Note that the garbage list format is not stable. The output of find-garbage is only
intended for use by the exact same version of the tool running purge-garbage
Example:
env SSO_ACCOUNT_ID=123456 REGION=eu-west-1 BUCKET=my-dev-bucket CLOUD_ADMIN_API_TOKEN=${NEON_CLOUD_ADMIN_API_STAGING_KEY} CLOUD_ADMIN_API_URL=[url] cargo run --release -- find-garbage --node-kind=pageserver --depth=tenant --output-path=eu-west-1-garbage.json
purge-garbage
Consume a garbage list from find-garbage, and delete the related objects in the S3 bucket.
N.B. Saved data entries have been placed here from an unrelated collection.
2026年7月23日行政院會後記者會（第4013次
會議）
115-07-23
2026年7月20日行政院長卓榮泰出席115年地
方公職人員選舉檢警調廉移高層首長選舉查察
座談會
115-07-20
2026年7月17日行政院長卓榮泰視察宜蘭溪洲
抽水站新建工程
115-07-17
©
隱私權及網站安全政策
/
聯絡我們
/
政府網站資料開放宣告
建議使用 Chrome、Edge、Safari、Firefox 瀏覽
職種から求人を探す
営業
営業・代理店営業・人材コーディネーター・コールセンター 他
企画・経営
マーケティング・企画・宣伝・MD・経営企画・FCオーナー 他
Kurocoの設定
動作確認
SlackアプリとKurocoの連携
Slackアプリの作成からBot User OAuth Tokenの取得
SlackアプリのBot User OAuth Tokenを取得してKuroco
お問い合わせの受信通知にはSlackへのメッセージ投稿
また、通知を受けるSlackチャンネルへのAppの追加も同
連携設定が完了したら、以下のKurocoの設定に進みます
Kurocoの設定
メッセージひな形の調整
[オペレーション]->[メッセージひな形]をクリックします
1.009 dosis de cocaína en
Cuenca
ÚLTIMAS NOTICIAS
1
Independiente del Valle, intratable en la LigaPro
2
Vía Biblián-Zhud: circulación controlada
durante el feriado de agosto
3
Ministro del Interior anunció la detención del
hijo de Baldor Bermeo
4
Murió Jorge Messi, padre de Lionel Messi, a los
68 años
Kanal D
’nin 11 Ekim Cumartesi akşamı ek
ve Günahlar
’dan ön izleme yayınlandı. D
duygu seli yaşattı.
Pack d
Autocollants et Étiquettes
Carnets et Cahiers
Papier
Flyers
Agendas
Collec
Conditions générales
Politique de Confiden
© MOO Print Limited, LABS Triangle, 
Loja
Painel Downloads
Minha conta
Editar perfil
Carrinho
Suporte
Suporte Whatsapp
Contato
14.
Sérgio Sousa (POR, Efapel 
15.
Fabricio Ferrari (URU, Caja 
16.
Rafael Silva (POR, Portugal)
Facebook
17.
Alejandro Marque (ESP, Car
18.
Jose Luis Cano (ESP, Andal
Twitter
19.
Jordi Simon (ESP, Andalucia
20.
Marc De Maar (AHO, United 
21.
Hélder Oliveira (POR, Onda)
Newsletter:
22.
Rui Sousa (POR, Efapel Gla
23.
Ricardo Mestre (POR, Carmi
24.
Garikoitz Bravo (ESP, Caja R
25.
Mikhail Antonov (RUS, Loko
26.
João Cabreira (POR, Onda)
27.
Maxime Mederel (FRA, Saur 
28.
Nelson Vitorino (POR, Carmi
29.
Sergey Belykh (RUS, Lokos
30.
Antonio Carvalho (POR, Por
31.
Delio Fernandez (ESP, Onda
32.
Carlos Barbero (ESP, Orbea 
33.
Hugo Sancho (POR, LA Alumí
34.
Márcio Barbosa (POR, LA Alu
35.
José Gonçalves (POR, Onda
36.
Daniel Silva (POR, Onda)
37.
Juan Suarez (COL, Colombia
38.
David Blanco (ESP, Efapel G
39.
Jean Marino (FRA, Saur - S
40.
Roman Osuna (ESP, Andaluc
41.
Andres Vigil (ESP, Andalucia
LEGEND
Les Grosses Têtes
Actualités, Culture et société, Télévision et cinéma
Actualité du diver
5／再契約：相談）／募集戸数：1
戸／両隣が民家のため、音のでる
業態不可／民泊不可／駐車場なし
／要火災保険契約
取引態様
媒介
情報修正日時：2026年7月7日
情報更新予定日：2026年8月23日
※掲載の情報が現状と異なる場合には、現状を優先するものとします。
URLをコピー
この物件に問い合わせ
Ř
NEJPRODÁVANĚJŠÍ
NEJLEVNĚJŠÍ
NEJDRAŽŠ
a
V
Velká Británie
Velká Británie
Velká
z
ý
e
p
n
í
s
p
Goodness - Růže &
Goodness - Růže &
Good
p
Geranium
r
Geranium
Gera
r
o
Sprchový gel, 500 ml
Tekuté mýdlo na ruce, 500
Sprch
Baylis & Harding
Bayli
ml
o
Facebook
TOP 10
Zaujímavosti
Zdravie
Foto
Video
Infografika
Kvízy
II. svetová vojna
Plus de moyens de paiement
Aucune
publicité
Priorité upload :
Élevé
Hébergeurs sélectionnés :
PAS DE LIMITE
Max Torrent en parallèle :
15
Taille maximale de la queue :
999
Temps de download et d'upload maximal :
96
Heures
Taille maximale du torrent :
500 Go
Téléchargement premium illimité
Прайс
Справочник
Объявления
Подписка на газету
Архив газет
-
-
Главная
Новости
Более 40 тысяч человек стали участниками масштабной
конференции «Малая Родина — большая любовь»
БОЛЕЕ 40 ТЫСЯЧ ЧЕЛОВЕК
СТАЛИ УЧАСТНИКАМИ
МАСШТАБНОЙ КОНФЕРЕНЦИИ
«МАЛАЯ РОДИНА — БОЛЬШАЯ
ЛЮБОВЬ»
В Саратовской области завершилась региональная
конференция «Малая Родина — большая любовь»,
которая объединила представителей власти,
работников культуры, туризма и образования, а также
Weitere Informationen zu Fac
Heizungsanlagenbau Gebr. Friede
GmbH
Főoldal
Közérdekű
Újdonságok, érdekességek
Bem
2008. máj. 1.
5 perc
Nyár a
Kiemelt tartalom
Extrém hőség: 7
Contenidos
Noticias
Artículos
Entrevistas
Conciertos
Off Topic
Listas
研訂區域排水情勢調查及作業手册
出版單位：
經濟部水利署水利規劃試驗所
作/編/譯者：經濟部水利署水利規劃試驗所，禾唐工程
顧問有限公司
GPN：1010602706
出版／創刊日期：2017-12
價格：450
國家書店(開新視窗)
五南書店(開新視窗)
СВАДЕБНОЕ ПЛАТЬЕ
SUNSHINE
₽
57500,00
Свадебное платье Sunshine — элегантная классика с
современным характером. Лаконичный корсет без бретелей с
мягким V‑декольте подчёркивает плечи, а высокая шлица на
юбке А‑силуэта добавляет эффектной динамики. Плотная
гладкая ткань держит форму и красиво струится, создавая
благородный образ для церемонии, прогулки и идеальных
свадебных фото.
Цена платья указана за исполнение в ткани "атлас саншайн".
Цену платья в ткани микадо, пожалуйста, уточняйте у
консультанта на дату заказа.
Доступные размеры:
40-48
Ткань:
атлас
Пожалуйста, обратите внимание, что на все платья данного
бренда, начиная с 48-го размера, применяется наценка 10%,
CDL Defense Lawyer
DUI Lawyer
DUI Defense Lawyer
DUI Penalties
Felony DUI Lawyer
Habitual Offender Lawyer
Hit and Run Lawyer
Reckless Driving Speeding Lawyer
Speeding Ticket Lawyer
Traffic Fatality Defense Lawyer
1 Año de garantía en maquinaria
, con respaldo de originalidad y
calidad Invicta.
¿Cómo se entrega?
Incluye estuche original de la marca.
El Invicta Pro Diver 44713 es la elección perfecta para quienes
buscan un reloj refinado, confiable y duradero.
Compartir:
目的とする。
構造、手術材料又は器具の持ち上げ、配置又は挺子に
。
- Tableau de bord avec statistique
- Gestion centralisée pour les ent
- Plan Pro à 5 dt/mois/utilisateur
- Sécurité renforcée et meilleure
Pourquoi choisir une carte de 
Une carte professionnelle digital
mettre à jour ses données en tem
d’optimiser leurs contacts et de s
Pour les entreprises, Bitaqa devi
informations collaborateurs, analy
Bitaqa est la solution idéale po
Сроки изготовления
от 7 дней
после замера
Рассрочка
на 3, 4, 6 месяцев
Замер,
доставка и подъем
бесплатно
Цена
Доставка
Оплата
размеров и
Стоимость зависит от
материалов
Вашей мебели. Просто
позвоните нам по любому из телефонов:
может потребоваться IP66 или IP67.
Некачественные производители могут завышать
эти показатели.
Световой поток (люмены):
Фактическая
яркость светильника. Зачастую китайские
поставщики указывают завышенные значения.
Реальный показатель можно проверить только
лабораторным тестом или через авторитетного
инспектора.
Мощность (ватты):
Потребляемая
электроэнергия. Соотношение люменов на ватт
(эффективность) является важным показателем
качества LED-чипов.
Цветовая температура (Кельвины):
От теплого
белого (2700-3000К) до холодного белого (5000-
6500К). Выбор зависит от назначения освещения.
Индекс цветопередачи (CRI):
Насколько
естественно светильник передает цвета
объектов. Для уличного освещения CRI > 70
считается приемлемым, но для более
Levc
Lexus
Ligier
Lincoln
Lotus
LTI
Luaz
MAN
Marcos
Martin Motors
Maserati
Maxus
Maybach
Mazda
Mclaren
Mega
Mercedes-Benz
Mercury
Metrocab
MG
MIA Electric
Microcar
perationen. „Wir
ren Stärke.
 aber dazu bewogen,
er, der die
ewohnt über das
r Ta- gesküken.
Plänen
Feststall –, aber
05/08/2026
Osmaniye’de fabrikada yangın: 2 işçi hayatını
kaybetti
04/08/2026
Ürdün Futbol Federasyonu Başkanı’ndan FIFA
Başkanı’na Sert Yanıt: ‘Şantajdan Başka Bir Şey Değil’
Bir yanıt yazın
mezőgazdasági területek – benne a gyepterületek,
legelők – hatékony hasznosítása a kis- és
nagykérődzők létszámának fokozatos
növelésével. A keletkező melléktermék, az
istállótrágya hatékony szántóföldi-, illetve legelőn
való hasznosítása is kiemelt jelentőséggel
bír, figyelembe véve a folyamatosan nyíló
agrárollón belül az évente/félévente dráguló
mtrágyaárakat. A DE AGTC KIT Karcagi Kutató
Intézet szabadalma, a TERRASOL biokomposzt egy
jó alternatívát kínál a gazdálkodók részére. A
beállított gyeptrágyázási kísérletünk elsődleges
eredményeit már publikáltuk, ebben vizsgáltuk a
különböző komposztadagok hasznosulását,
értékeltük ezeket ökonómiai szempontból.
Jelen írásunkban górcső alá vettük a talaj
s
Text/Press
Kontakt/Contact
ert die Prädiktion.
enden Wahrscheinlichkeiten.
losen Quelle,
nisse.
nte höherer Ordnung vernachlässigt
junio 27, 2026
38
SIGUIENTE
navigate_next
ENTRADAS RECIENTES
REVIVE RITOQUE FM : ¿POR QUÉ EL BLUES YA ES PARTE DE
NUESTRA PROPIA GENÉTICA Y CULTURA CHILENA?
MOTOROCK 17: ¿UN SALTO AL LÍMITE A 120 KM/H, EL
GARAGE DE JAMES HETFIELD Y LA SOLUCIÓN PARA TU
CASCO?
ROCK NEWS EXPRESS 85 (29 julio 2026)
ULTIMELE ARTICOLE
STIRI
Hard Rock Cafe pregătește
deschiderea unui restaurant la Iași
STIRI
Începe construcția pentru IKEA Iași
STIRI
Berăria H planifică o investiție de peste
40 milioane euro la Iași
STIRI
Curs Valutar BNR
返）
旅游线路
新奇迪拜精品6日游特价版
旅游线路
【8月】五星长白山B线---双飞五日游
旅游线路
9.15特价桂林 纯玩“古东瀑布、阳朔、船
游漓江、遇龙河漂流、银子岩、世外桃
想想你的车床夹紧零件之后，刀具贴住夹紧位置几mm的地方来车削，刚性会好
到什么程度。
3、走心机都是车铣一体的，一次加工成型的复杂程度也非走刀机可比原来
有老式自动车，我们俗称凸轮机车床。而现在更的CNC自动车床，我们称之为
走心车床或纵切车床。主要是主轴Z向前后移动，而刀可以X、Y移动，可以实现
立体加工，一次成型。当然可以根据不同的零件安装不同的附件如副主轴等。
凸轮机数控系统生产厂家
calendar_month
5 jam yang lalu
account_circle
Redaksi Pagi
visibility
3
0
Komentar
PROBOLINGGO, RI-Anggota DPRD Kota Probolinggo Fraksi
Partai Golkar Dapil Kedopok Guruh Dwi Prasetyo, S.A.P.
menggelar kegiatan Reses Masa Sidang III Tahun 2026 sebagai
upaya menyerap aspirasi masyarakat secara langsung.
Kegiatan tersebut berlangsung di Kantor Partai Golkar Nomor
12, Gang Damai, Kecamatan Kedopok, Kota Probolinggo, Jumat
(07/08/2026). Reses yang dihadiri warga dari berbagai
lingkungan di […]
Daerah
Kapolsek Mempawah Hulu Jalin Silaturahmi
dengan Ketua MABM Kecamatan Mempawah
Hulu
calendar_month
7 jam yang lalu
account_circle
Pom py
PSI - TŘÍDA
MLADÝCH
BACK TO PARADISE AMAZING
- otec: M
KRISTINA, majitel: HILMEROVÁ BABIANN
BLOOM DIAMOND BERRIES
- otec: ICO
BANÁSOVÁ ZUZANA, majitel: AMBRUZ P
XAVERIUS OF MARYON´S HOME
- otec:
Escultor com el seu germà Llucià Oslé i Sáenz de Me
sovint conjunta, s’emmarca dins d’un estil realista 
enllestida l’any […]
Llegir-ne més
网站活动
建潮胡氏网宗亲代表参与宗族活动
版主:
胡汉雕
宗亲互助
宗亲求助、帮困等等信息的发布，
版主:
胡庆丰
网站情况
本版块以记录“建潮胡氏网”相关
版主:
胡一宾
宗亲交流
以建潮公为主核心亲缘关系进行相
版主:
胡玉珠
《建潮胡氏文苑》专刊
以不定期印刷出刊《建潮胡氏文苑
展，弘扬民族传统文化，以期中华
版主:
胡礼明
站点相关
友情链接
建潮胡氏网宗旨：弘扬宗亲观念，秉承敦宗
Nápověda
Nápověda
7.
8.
--input-path: filename to read garbage list from. Defaultgarbage.json.--mode: controls whether to purge only garbage that was specifically marked deleted in the control plane (deletedonly), or also to purge tenants/timelines that were not present in the control plane at all (deletedandmissing)
This command learns region/bucket details from the garbage file, so it is not necessary to pass them on the command line
Example:
env SSO_ACCOUNT_ID=123456 cargo run --release -- purge-garbage --node-kind=pageserver --depth=tenant --input-path=eu-west-1-garbage.json
Add the --delete argument before purge-garbage to enable deletion. This is intentionally
not provided inline in the example above to avoid accidents. Without the --delete flag
the purge command will log all the keys that it would have deleted.
scan-metadata
Walk objects in a pageserver S3 bucket, and report statistics on the contents.
env SSO_ACCOUNT_ID=123456 REGION=eu-west-1 BUCKET=my-dev-bucket CLOUD_ADMIN_API_TOKEN=${NEON_CLOUD_ADMIN_API_STAGING_KEY} CLOUD_ADMIN_API_URL=[url] cargo run --release -- scan-metadata
Timelines: 31106
With errors: 3
With warnings: 13942
With garbage: 0
Index versions: 2: 13942, 4: 17162
Timeline size bytes: min 22413312, 1% 52133887, 10% 56459263, 50% 101711871, 90% 191561727, 99% 280887295, max 167535558656
Layer size bytes: min 24576, 1% 36879, 10% 36879, 50% 61471, 90% 44695551, 99% 201457663, max 275324928
Timeline layer count: min 1, 1% 3, 10% 6, 50% 16, 90% 25, 99% 39, max 1053
Cleaning up running pageservers
If S3 state is altered first manually, pageserver in-memory state will contain wrong data about S3 state, and tenants/timelines may get recreated on S3 (due to any layer upload due to compaction, pageserver restart, etc.). So before proceeding, for tenants/timelines which are already deleted in the console, we must remove these from pageservers.
First, we need to group pageservers by buckets, https://<admin host>/admin/pageservers`` can be used for all env nodes, then cat /storage/pageserver/data/pageserver.toml` on every node will show the bucket names and regions needed.
Per bucket, for every pageserver id related, find deleted tenants:
curl -X POST "https://<admin_host>/admin/check_pageserver/{id}" -H "Accept: application/json" -H "Authorization: Bearer ${NEON_CLOUD_ADMIN_API_STAGING_KEY}" | jq
use ?check_timelines=true to find deleted timelines, but the check runs a separate query on every alive tenant, so that could be long and time out for big pageservers.
Note that some tenants/timelines could be marked as deleted in console, but console might continue querying the node later to fully remove the tenant/timeline: wait for some time before ensuring that the "extra" tenant/timeline is not going away by itself.
When all IDs are collected, manually go to every pageserver and detach/delete the tenant/timeline. In future, the cleanup tool may access pageservers directly, but now it's only console and S3 it has access to.